-- 本文 --

竈炊飯治郎 第10話 本職の道具
プロの道具と家庭用の狭間で…
調理器具で頭を悩ませるところが、プロが使う物と家庭で使う物が全く違う場合が多いからです。はじめに家にある調理器具を一枚並べにして、写真に撮りました。それを親方に見ていただいたところ、
親方:
奥さん料理あんまり得意じゃないね。かっこ笑い
えええ?調理器具を見ただけで味が想像つく物なのですか?妻はそれなりに料理をしますし、それなりに美味しいと思っていました。どこがダメなのでしょう?
親方:
もし美味しいものを作りたいなら、全部買い替える必要があるなぁ〜まずは鍋からかな?良くこのサイズで大人ふたり分調理できたな、ある意味凄い。
うちにある物もそれなりの値段がして、良いものでそろえてるつもりでした。
親方:
奥さん揚げ物する?
そう言われれば、一回も食べたことないですね。そんなことも調理器具を見ただけでわかる物なのですね。揚げ物は美味しいお店が近くにあるのでそこで買ってました。
親方:
味噌汁とかの出汁ってどうしてるの?

-- データ行 --
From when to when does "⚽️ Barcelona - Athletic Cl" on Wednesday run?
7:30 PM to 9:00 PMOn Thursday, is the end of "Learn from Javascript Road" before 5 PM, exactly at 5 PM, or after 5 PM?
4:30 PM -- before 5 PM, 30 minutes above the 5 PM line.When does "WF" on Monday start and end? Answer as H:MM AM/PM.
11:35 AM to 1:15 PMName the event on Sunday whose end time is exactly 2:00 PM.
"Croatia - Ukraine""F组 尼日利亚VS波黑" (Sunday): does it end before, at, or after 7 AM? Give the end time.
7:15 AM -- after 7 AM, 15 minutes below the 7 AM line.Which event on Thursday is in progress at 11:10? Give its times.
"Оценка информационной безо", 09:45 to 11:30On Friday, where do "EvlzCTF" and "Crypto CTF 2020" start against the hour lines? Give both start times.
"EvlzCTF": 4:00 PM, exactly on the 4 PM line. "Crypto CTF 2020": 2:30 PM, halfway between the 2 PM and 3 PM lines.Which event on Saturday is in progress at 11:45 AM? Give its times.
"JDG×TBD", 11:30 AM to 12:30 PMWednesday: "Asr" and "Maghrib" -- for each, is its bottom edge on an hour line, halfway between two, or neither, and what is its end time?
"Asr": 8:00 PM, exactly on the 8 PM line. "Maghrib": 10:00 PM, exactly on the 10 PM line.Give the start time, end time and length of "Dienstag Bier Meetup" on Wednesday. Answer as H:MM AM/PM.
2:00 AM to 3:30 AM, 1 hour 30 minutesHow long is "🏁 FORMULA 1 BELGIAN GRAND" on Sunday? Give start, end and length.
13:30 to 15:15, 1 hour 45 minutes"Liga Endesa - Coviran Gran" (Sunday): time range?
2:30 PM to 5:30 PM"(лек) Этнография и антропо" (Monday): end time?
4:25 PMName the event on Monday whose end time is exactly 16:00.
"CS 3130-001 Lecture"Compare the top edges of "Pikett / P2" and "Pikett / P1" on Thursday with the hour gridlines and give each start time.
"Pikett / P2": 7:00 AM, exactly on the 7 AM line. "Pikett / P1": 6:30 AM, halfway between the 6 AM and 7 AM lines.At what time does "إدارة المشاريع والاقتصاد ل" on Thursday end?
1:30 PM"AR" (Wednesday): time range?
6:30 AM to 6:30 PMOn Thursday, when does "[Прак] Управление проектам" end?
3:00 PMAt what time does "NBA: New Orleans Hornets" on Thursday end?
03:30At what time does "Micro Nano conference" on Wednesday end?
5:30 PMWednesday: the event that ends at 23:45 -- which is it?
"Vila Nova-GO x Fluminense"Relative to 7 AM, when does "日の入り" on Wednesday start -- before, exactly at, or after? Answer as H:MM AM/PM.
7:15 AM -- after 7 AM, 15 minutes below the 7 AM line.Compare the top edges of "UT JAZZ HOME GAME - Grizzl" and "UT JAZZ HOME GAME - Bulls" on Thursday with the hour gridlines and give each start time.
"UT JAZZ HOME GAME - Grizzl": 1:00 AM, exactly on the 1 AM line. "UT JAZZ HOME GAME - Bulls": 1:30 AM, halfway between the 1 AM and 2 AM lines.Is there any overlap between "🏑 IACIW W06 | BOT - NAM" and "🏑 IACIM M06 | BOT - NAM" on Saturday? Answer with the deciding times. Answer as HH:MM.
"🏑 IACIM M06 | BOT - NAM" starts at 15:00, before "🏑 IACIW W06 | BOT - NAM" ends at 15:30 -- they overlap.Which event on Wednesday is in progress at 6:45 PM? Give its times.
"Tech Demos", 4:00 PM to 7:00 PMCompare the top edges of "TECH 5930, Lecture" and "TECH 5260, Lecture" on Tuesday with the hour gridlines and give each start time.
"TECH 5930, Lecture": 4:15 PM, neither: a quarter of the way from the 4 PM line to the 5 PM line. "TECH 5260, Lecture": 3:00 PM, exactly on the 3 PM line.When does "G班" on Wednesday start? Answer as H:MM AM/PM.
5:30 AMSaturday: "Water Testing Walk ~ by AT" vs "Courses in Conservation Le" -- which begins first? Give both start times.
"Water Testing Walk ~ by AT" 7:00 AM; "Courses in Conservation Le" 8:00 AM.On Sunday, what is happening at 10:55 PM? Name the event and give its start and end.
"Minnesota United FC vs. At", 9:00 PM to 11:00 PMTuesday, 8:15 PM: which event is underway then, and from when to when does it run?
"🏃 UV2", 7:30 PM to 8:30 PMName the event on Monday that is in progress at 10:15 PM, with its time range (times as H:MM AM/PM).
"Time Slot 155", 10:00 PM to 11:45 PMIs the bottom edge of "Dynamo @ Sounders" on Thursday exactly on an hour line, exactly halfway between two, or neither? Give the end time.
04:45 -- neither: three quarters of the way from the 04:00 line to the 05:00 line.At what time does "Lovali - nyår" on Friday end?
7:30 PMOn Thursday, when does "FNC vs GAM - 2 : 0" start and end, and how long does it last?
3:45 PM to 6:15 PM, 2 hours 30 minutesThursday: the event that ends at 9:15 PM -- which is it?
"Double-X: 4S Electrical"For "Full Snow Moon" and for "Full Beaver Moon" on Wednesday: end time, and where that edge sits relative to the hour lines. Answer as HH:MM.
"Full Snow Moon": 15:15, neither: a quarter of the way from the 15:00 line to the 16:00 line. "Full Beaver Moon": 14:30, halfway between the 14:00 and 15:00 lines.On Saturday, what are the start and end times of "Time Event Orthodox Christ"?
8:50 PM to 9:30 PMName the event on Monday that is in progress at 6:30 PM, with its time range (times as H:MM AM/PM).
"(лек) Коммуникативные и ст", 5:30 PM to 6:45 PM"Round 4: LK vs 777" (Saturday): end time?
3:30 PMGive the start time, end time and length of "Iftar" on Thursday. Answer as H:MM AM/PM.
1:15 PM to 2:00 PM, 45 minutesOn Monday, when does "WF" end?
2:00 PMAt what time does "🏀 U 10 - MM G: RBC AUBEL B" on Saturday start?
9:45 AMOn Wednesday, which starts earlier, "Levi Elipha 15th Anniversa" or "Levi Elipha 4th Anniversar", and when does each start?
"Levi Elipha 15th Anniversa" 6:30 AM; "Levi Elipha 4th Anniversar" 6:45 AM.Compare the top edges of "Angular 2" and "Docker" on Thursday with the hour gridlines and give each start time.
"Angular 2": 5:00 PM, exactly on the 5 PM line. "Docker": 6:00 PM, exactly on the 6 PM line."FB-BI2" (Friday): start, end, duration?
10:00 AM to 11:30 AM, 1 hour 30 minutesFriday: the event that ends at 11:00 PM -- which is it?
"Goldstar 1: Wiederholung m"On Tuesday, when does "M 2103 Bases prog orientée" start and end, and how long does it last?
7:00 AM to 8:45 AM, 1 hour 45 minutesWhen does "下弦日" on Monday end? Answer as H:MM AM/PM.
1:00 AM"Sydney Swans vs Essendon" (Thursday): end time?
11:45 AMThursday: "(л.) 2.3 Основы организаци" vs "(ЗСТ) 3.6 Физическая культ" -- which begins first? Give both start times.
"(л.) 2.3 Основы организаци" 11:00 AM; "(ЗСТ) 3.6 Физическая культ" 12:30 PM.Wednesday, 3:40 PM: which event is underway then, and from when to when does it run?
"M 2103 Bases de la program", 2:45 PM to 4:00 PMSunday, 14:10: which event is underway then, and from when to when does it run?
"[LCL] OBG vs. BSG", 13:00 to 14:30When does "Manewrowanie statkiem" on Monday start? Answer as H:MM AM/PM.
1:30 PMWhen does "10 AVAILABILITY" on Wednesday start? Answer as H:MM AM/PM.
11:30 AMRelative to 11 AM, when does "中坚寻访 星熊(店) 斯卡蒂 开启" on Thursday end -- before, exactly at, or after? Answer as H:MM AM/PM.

-- やること --
- 1) 本文で親方が話している言葉を、出てくる順にすべて書き出してください。
- 2) 本文によると、親方はまず何から買い替えればいいと言っていますか。
- 3) 本文のうち、「竈炊飯治郎 第10話 本職の道具」を含む言葉で始まり「あるのでそこで買ってました。」で終わるところを、一字も変えずに書き写してください。

-- 回答一覧 --
- 1)
1. 奥さん料理あんまり得意じゃないね。かっこ笑い
2. もし美味しいものを作りたいなら、全部買い替える必要があるなぁ〜まずは鍋からかな?良くこのサイズで大人ふたり分調理できたな、ある意味凄い。
3. 奥さん揚げ物する?
4. 味噌汁とかの出汁ってどうしてるの?

- 2) 鍋です。

- 3)
竈炊飯治郎 第10話 本職の道具
プロの道具と家庭用の狭間で…
調理器具で頭を悩ませるところが、プロが使う物と家庭で使う物が全く違う場合が多いからです。はじめに家にある調理器具を一枚並べにして、写真に撮りました。それを親方に見ていただいたところ、
親方:
奥さん料理あんまり得意じゃないね。かっこ笑い
えええ?調理器具を見ただけで味が想像つく物なのですか?妻はそれなりに料理をしますし、それなりに美味しいと思っていました。どこがダメなのでしょう?
親方:
もし美味しいものを作りたいなら、全部買い替える必要があるなぁ〜まずは鍋からかな?良くこのサイズで大人ふたり分調理できたな、ある意味凄い。
うちにある物もそれなりの値段がして、良いものでそろえてるつもりでした。
親方:
奥さん揚げ物する?
そう言われれば、一回も食べたことないですね。そんなことも調理器具を見ただけでわかる物なのですね。揚げ物は美味しいお店が近くにあるのでそこで買ってました。